GET /api/v1/models scope: models
List the models currently loaded in the local Ollama instance.
GET /api/v1/specialists scope: models
Self-describing capability discovery. Returns the live specialist registry, the active main and vision models, every installed Ollama tag, and the full scope list. Use this to feature-detect at runtime instead of hardcoding what bcat can do.
{
"specialists": {
"code": {"label": "Coding / software / AI", "summary": "..."},
"math": {"label": "Mathematics / physics", "summary": "..."}
},
"ask_targets": ["ancient", "arxiv", "bio", "code", ...],
"active_model": "phi4:14b",
"vision_model": "gemma4:e2b",
"installed_models": ["aya-expanse:8b", "deepseek-coder-v2:16b", ...],
"scopes": ["ask","embed","models","vision","extract","infer","*"]
} POST /api/v1/vision scope: vision
Image understanding. Multipart POST with form field image (PNG / JPEG / GIF / WebP / BMP, ≤ 8 MB) and an optional prompt. Forwarded to the configured vision model.
POST /api/v1/extract scope: extract
Plain-text extraction from documents. Multipart POST with form field file. Supports text-bearing PDFs, text/*, JSON, XML, HTML, markdown, and common source-code MIME types. Output is capped at 50 000 characters.
POST /api/v1/infer scope: infer (admin-only)

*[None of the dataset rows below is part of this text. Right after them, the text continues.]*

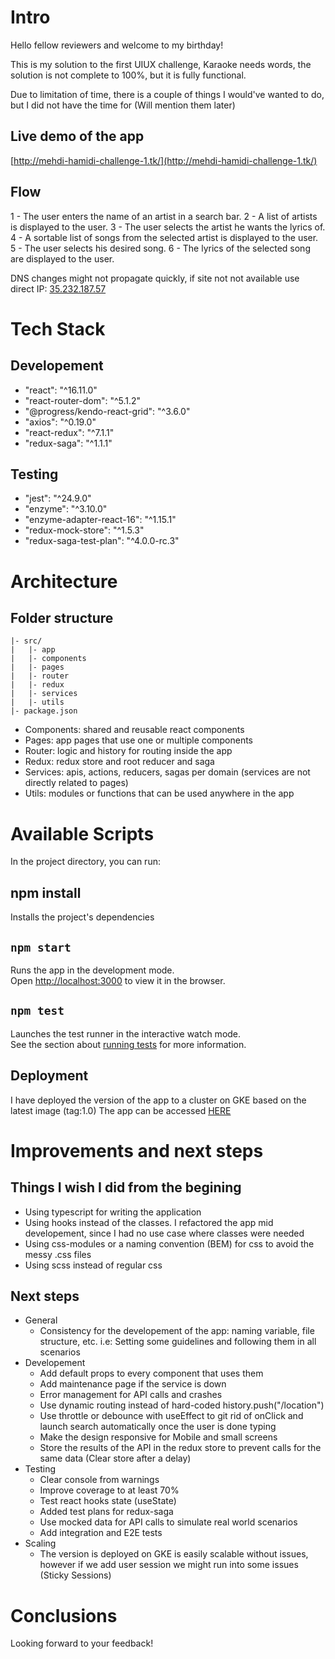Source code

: # Intro

Hello fellow reviewers and welcome to my birthday!

This is my solution to the first UIUX challenge, Karaoke needs words, the solution is not complete to 100%, but it is fully functional.

Due to limitation of time, there is a couple of things I would've wanted to do, but I did not have the time for (Will mention them later)

## Live demo of the app
[http://mehdi-hamidi-challenge-1.tk/](http://mehdi-hamidi-challenge-1.tk/) 

## Flow 
 1 - The user enters the name of an artist in a search bar.
 2 - A list of artists is displayed to the user.
 3 - The user selects the artist he wants the lyrics of.
 4 - A sortable list of songs from the selected artist is displayed to the user.
 5 - The user selects his desired song.
 6 - The lyrics of the selected song are displayed to the user.

DNS changes might not propagate quickly, if site not not available use direct IP:
[35.232.187.57](http://35.232.187.57)
# Tech Stack

## Developement 
- "react": "^16.11.0"
- "react-router-dom": "^5.1.2"
- "@progress/kendo-react-grid": "^3.6.0"
- "axios": "^0.19.0"
- "react-redux": "^7.1.1"
- "redux-saga": "^1.1.1"

## Testing
- "jest": "^24.9.0"
- "enzyme": "^3.10.0"
- "enzyme-adapter-react-16": "^1.15.1"
- "redux-mock-store": "^1.5.3"
- "redux-saga-test-plan": "^4.0.0-rc.3"

# Architecture

## Folder structure
```
|- src/
|	|- app
|	|- components
|	|- pages
|	|- router
|	|- redux
|	|- services
|	|- utils
|- package.json
```
- Components: shared and reusable react components
- Pages: app pages that use one or multiple components
- Router: logic and history for routing inside the app
- Redux: redux store and root reducer and saga
- Services: apis, actions, reducers, sagas per domain (services are not directly related to pages)
- Utils: modules or functions that can be used anywhere in the app

# Available Scripts

In the project directory, you can run:

## npm install

Installs the project's dependencies

## `npm start`

Runs the app in the development mode.<br />
Open [http://localhost:3000](http://localhost:3000) to view it in the browser.

## `npm test`

Launches the test runner in the interactive watch mode.<br />
See the section about [running tests](https://facebook.github.io/create-react-app/docs/running-tests) for more information.

## Deployment

I have deployed the version of the app to a cluster on GKE based on the latest image (tag:1.0)
The app can be accessed [HERE](http://mehdi-hamidi-challenge-1.tk) 

# Improvements and next steps

## Things I wish I did from the begining 

- Using typescript for writing the application
- Using hooks instead of the classes. I refactored the app mid developement, since I had no use case where classes were needed
- Using css-modules or a naming convention (BEM) for css to avoid the messy .css files
- Using scss instead of regular css

## Next steps
- General
    - Consistency for the developement  of the app: naming variable, file structure, etc. i.e: Setting some guidelines  and following them in all scenarios 
- Developement
    - Add default props to every component that uses them
    - Add maintenance page if the service is down
    - Error management for API calls and crashes
    - Use dynamic routing instead of hard-coded history.push("/location")
    - Use throttle or debounce with useEffect to git rid of onClick and launch search automatically  once the user is done typing
    - Make the design responsive for Mobile and small screens
    - Store the results of the API in the redux store to prevent calls for the same data (Clear store after a delay)
- Testing
    - Clear console from warnings
    - Improve coverage to at least 70%
    - Test react hooks state (useState)
    - Added test plans for redux-saga
    - Use mocked data for API calls to simulate real world scenarios
    - Add integration and E2E tests
- Scaling 
    - The version is deployed on GKE is easily scalable without issues, however if we add user session we might run into some issues (Sticky Sessions)

# Conclusions

Looking forward to your feedback!
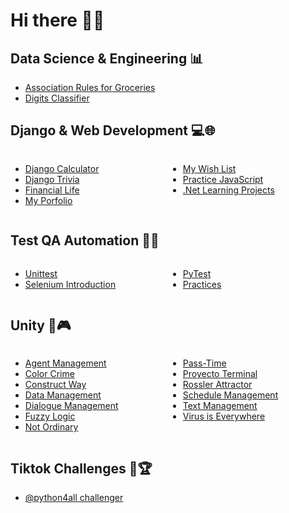 # Hi there 👋✨

## Data Science & Engineering 📊
 * [Association Rules for Groceries](https://github.com/HumbertoJim/AssociationRulesForGroceries)
 * [Digits Classifier](https://github.com/HumbertoJim/DigitsClassifier)

## Django & Web Development 💻🌐
<div style="display: flex;">
    <div style="flex: 50%;">
        <ul>
            <li>
                <a href="https://github.com/HumbertoJim/Django-Calculator">Django Calculator</a>
            </li>
            <li>
                <a href="https://github.com/HumbertoJim/Django-Trivia">Django Trivia</a>
            </li>
            <li>
                <a href="https://github.com/HumbertoJim/Financial-Life">Financial Life</a>
            </li>
            <li>
                <a href="https://github.com/HumbertoJim/MyPortfolio">My Porfolio</a>
            </li>
        </ul>
    </div>
    <div style="flex: 50%;">
        <ul>
            <li>
                <a href="https://github.com/HumbertoJim/MyWishList">My Wish List</a>
            </li>
            <li>
                <a href="https://github.com/HumbertoJim/PracticeJavaScript">Practice JavaScript</a>
            </li>
            <li>
                <a href="https://github.com/HumbertoJim/Dot-NET-Learning-Projects">.Net Learning Projects</a>
            </li>
        </ul>
    </div>
</div>

## Test QA Automation 💽🤖
<div style="display: flex;">
    <div style="flex: 50%;">
        <ul>
            <li>
                <a href="https://github.com/HumbertoJim/SeleniumTestQaAutomation/tree/main/unittest_examples">Unittest</a>
            </li>
            <li>
                <a href="https://github.com/HumbertoJim/SeleniumTestQaAutomation/tree/main/selenium_introduction">Selenium Introduction</a>
            </li>
        </ul>
    </div>
    <div style="flex: 50%;">
        <ul>
            <li>
                <a href="https://github.com/HumbertoJim/SeleniumTestQaAutomation/tree/main/pytest_examples">PyTest</a>
            </li>
            <li>
                <a href="https://github.com/HumbertoJim/SeleniumTestQaAutomation/tree/main/practice">Practices</a>
            </li>
        </ul>
    </div>
</div>

## Unity 👾🎮
<div style="display: flex;">
    <div style="flex: 50%;">
        <ul>
            <li>
                <a href="https://github.com/HumbertoJim/AgentManagement">Agent Management</a>
            </li>
            <li>
                <a href="https://gamedevclubucaribe.itch.io/color-crime">Color Crime</a>
            </li>
            <li>
                <a href="https://gamedevclubucaribe.itch.io/construction-way">Construct Way</a>
            </li>
            <li>
                <a href="https://github.com/HumbertoJim/DataManagement">Data Management</a>
            </li>
            <li>
                <a href="https://github.com/HumbertoJim/DialogueManagement">Dialogue Management</a>
            </li>
            <li>
                <a href="https://github.com/HumbertoJim/FuzzyLogicUnity">Fuzzy Logic</a>
            </li>
            <li>
                <a href="https://gamedevclubucaribe.itch.io/not-ordinary">Not Ordinary</a>
            </li>
        </ul>
    </div>
    <div style="flex: 50%;">
        <ul>
            <li>
                <a href="https://play.google.com/store/apps/details?id=com.Passtime.Passtime&pli=1">Pass-Time</a>
            </li>
            <li>
                <a href="https://drive.google.com/file/d/1dV1qnHNIbp2-VI_aG3xTncx8WQ8zdvd9/view?pli=1">Proyecto Terminal</a>
            </li>
            <li>
                <a href="https://github.com/HumbertoJim/RosslerAttractor">Rossler Attractor</a>
            </li>
            <li>
                <a href="https://github.com/HumbertoJim/ScheduleManagement">Schedule Management</a>
            </li>
            <li>
                <a href="https://github.com/HumbertoJim/TextManagement">Text Management</a>
            </li>
            <li>
                <a href="https://gamedevclubucaribe.itch.io/virus-everywhere">Virus is Everywhere</a>
            </li>
        </ul>
    </div>
</div>


## Tiktok Challenges 🌱🏆
 * [@python4all challenger](https://github.com/HumbertoJim/TiktokChallenges/tree/main/challengers/python4all)




<!--
**HumbertoJim/humbertojim** is a ✨ _special_ ✨ repository because its `README.md` (this file) appears on your GitHub profile.

Here are some ideas to get you started:

- 🔭 I’m currently working on ...
- 🌱 I’m currently learning ...
- 👯 I’m looking to collaborate on ...
- 🤔 I’m looking for help with ...
- 💬 Ask me about ...
- 📫 How to reach me: ...
- 😄 Pronouns: ...
- ⚡ Fun fact: ...
-->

Raw model passthrough. Skips routing — you supply the prompt and target model directly. Reserved for trusted callers; not granted to standard app clients.
Errors
| Code | Meaning |
|---|---|
| 401 | Missing, malformed, expired, or revoked credential |
| 403 | Credential is valid but lacks the required scope |
| 429 | Per-token rate limit exceeded; honour retry_after |
| 5xx | Backend (Ollama / specialist) failure; safe to retry |
What is not exposed
- The agent's tool surface (code execution, page fetching, web search, memory writes) is chat-only. It is never reachable through the API, even with a service token.
- User identities, conversations, and stored memories are isolated per-account. App-client tokens have no ambient user identity.
- Administrative endpoints require an admin user JWT; they are not reachable with an app-client token.
Getting a token
Tokens are not self-serve. Open a GitHub issue with the name of your app, the scopes you need, and an estimated request volume. Tokens are revocable at any time and rotated on a fixed schedule.